Tasks for this exercise:
A: Say whether each statement agrees with the article about the HealthCare.gov "Anonymous Shopper" function. Answer yes or no for each, and quote the deciding words from the article. (i) The "Anonymous Shopper" function passed a key test almost two weeks before the site launched. (ii) Visitors to the site saw the full sticker price before the subsidized price. (iii) The administration official told lawmakers that the function had worked well before launch.
B: In the article about the HealthCare.gov "Anonymous Shopper" function, who wrote with the author about the administration's fear of showing full sticker prices?
C: Continue the article about the HealthCare.gov "Anonymous Shopper" function, starting right after its last sentence.

Text block:
··········

By Grace-Marie Turner
The Obama administration appears to be caught in yet another bind over the HealthCare.gov website. One of the site’s functions that actually worked well in testing was shut down days before the October 1 launch. CNN reports on internal administration e-mails:
When the troubled federal health care website came online, the key “Anonymous Shopper” function was nowhere to be found — even though it passed a key test almost two weeks before HealthCare.gov launched.
That successful test, noted in documents obtained by CNN and confirmed by a source close to the project, contradicts testimony from an Obama administration official overseeing HealthCare.gov, who told lawmakers earlier this month the function was scrapped because it “failed miserably” before the October 1 launch.
Like much of the HealthCare.gov rollout, the subject has become political fodder for Republicans, who claim the decision to nix the anonymous shopper was made by administration officials worried it would produce rate estimates so high they would deter potential enrollees.
Someone made a decision in mid-September to block the “shopper” feature on the website, a decision that likely contributed to the launch problems. Anyone visiting the site had to first enter a battery of personal information to determine whether and how much of a subsidy they might be eligible to receive. Then they would see only the subsidized price, not the full sticker price.
Avik Roy of the Manhattan Institute and I wrote here and here about the growing evidence that the administration feared having millions of people see the full sticker price of the health policies available in the exchanges. That meant that everyone visiting the site, even out of curiosity, had to enter a battery of personal information first. The system was not set up to handle such massive traffic and crashed.

··········

Given data:
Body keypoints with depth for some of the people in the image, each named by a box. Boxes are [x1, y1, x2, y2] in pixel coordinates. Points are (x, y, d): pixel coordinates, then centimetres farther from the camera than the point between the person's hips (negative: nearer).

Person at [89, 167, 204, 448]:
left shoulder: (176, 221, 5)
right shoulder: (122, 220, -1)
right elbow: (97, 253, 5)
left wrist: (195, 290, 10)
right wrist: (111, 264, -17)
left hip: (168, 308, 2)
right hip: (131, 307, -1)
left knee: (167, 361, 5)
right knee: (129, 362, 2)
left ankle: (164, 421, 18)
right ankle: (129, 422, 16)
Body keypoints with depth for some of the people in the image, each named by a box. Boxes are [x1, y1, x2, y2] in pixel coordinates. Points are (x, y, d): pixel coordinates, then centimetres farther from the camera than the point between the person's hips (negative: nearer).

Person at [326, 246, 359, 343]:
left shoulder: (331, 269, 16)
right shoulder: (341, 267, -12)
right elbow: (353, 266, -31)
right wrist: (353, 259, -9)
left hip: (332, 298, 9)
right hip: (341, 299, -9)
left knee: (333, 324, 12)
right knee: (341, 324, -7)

··········

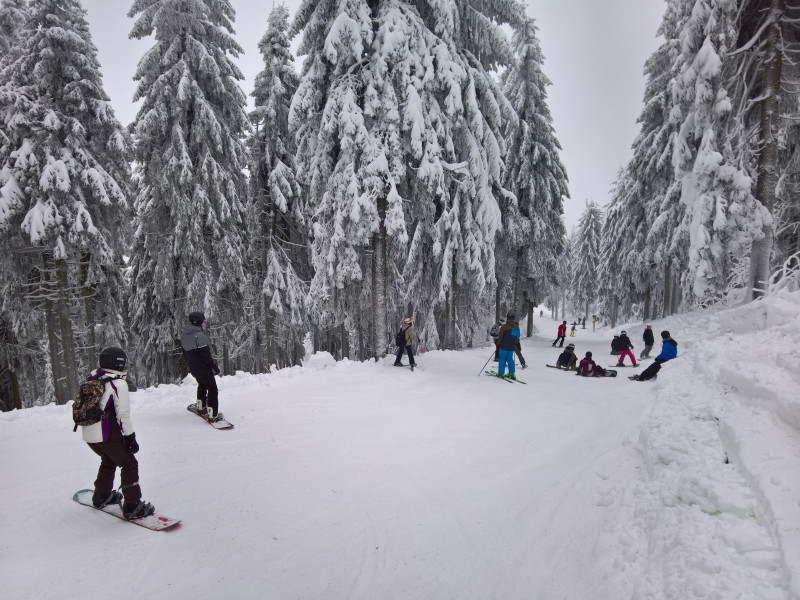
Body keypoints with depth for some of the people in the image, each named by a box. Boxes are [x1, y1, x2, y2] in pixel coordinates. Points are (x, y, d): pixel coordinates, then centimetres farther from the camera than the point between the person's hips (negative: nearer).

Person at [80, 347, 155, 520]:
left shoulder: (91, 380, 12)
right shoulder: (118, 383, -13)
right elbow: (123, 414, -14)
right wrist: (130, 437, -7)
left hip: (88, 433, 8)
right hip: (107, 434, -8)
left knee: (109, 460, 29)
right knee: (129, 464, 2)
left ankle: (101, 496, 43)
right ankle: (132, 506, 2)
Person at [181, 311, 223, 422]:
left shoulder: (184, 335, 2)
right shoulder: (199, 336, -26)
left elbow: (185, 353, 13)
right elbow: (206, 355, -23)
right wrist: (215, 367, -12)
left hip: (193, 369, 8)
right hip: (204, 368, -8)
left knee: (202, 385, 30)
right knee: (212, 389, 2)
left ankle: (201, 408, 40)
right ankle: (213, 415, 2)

··········

Responses by task:
A:
(i) Yes: "it passed a key test almost two weeks before HealthCare.gov launched."
(ii) No: "Then they would see only the subsidized price, not the full sticker price."
(iii) No: "the function was scrapped because it “failed miserably” before the October 1 launch."

B: Avik Roy of the Manhattan Institute.

C:
CNN says that the window-shopping feature, which required visitors to enter only minimal data, “was turned off before HealthCare.gov launched and is still unavailable to users.”
Henry Chao, the top technology officer for the Centers for Medicare and Medicaid Services, said in congressional testimony that he and his colleagues decided to block the feature because it “failed so miserably that we could not conscionably let people use it.”
Yet a CMS document made public by the same committee last week tells a different story. The agency and one of its subsidiaries, the Center for Consumer Information and Insurance Oversight, was working with government contractors on the website. It determined the Anonymous Shopper feature “tested successfully,” revealed “no high severity defects open” and that “remaining lower severity defects will not degrade consumer experience.”
CMS raised questions about the “tested successfully” denotation for the feature in a statement.
In it, a spokeswoman writes: “CMS believes that the ‘yes’ that is written on the document in question is likely an error, because the same document also lists a number of ongoing defects and problems with the tool. Additional defects were communicated and discussed in other settings.”
The source close to the project, however, said the anonymous shopper function did pass testing conducted in the weeks ahead of the HealthCare.gov launch.
The shopping feature was successfully tested on September 17, with only minor glitches that developers said could easily have been repaired, according to the documents obtained by CNN. Yet the following day, another memo shows CMS pulled the plug on the shopper function, saying it “isn’t needed and thus should be removed.”
One of the world’s leading design firms, IDEO, created the prototype, Enroll UX 2014, as a model of world class health insurance shopping experience.
IDEO’s team for the $3 million project included the designer who created shoe and apparel giant Zappos.com and currently directs design at the popular online restaurant reservation site, OpenTable.com.
After a year of work, they presented their Anonymous Shopper template to state and federal officials in June 2012. CMS endorsed the prototype and encouraged states to adopt it, according to a letter the agency wrote to states, which CNN obtained. Many of those states, including California, Colorado and New York, are using the feature designed by IDEO effectively.
House Oversight and Government Reform Committee chairman Darrell Issa is determined to get to the bottom of this dispute.
While the website has many more and much deeper problems than the “anonymous shopper” problem, it is important for citizens to ask why the CMS made the decision to turn off a feature that is so common to other consumer-focused websites. Was it fear of sticker shock?